Big Data and HPC Helping COVID-19 Response
Published: March 23, 2020
Use of big data and in particular, high performance computing, is prevalent to helping combat COVID-19. Federal, industry and academic resources are brought together to collectively fight the pandemic.
- Data-driven approaches, coupled with advanced computing capabilities, are key to helping find a cure to COVID-19.
- Collaboration by public, private and academia sectors help advance the scientific community's efforts in COVID-19 through the use of big data and HPC technologies.
- Modernizing technologies, such as cloud computing, will play a key role in helping add additional capacities to advanced computing in the aid of a COVID-19 response.
In recent years, the federal government has been peddling the use of data as a strategic asset to problem solve and power agency missions. Typically referenced as the “new oil” in organizational operations and decision-making, data’s role in the response to COVID-19 is proving no different.
In fact, federal, industry and academic partners have come together to create powerful datasets and apply supercomputing resources to produce ongoing answers to the outbreak, resolve gaps in COVID-19 responses and accelerate scientific solutions to contain the pandemic.
The COVID-19 Open Research Dataset (CORD-19) is described as a “free resource of over 44,000 scholarly articles, including over 29,000 with full text, about COVID-19 and the coronavirus family of viruses for use by the global research community.” CORD-19 is central in the response to COVID-19 by providing users with ongoing and connected scholarly data related to the disease.
The best part of CORD-19? The data is machine-readable, saving researchers and scientists days of work.
CORD-19 is a perfect example of an “all hands on deck” industry collaboration in the fight against COVID-19. According to a White House statement, Microsoft led the charge to gather worldwide scientific studies and reports on the virus.
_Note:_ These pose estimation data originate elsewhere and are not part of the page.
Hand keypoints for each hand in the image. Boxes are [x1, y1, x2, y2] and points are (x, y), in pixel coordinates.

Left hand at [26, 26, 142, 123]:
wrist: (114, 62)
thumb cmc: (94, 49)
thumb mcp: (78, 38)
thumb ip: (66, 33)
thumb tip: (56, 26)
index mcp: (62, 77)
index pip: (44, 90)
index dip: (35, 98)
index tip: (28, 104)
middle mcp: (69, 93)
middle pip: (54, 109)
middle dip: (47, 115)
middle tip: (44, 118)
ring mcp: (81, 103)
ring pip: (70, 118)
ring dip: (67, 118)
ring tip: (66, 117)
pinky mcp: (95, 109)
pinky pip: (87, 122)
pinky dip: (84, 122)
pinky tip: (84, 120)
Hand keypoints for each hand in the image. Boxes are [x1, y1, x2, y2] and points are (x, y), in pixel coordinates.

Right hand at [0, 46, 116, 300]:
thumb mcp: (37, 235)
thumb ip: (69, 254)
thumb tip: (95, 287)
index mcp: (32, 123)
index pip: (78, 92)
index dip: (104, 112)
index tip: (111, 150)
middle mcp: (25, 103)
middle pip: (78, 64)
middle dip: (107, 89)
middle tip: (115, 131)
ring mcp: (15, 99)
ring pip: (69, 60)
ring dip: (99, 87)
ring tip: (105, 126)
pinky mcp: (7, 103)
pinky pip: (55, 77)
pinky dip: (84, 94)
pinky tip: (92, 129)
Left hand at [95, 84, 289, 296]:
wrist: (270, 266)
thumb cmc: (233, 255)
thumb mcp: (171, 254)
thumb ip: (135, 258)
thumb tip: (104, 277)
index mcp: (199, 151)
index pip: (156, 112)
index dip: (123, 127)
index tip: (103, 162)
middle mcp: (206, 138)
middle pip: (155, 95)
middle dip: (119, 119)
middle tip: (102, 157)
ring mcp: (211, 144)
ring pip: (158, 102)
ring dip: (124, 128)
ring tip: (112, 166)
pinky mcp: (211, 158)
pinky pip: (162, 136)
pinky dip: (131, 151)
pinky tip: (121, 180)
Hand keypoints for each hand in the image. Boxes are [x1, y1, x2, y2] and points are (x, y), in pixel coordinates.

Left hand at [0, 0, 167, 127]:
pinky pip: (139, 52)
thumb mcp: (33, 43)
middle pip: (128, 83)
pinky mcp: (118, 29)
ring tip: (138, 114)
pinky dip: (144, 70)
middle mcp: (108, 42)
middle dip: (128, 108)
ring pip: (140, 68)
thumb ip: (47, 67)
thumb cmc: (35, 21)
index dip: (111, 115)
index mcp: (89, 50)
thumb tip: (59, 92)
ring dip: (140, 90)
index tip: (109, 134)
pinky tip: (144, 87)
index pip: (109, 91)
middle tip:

Moreover, the Chan Zuckerberg Initiative (CZI) provided access to pre-publication content, while the National Library of Medicine (NLM) also made its content available. Georgetown University’s Security and Emerging Technology (CSET) and the Allen Institute for AI worked together to transform the unstructured data into machine-readable material. The Allen Institute’s SemanticScholar now houses the data on its site, providing a dynamic search engine for researchers to quickly locate relevant information.
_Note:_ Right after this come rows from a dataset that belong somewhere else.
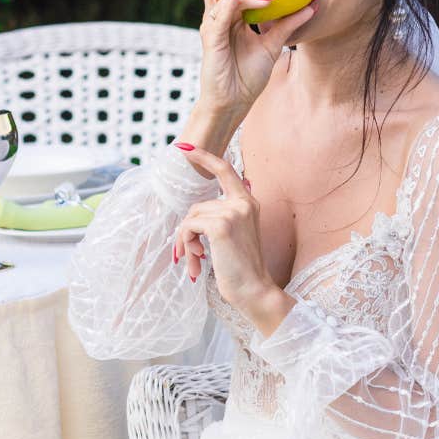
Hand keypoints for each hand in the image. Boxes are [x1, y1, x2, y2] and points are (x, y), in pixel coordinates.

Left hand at [172, 143, 284, 323]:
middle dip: (187, 232)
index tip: (184, 148)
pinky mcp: (221, 226)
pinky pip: (189, 227)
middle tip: (188, 255)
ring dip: (185, 242)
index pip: (225, 170)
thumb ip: (222, 219)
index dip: (204, 157)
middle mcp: (243, 203)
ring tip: (195, 261)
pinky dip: (186, 245)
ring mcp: (233, 212)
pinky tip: (196, 262)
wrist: (254, 291)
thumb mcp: (234, 237)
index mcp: (248, 203)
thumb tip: (194, 217)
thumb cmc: (241, 270)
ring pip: (190, 218)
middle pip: (198, 206)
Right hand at [197, 0, 315, 115]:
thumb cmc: (247, 76)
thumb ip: (287, 25)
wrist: (234, 103)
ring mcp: (212, 27)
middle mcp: (218, 17)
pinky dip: (231, 3)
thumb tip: (311, 7)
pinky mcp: (211, 40)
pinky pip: (220, 16)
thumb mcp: (272, 45)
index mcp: (229, 16)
The dataset paves the way for data mining and AI technologies, such as natural language processing, to filter through the data and answer the most critical questions regarding COVID-19. Competitive challenges, such as Kaggle’s CORD-19 Challenge, prompts researchers to discover the answers to a series of key questions that will hopefully lead to new insights about COVID-19.
High Performance Computing
Where data is central in a critical issue, discussion of advanced computing technologies to process the data is sure to follow. On March 23rd, the White House announced the High Performance Computing Consortium to help provide access to the nation’s High Performance Computing (HPC) systems to help advance efforts surrounding COVID-19. The consortium is a collaborative effort led by the Office of Science and Technology Policy (OSTP), with participation by federal (Energy, NSF and NASA), industry (IBM, Amazon Web Services, Google Cloud and Microsoft) and academia (MIT and Rensselaer Polytechnic Institute) partners. The consortium provides access to 16 supercomputers with over 330 petaflops of computing capability. According to Energy's announcement of the effort, HPC “can process massive numbers of calculations related to bioinformatics, epidemiology, molecular modeling, and healthcare system response, helping scientists develop answers to complex scientific questions about COVID-19 in hours or days versus weeks or months.” Researchers are invited to submit proposals in relation to COVID-19 discovery, those reviewed and deemed most beneficial to public health will gain access to the super systems to complete research.
Even before the consortium, Energy’s HPC systems have been playing a role in the fight against COVID-19. Accredited as the world’s most powerful supercomputer, researchers have been granted emergency computation time with the Summit system at Oak Ridge National Laboratory. Summit has been used to perform simulations to help lead to a cure for the COVID-19 virus. Thus far, the system has been able to rank a database of 8,000 drug compounds, narrowed by scientists to a subset of 77 possible compounds to prevent the coronavirus strain from infecting hosting cells. What would have otherwise taken scientists months to discover, has taken days with the use of the Summit computer.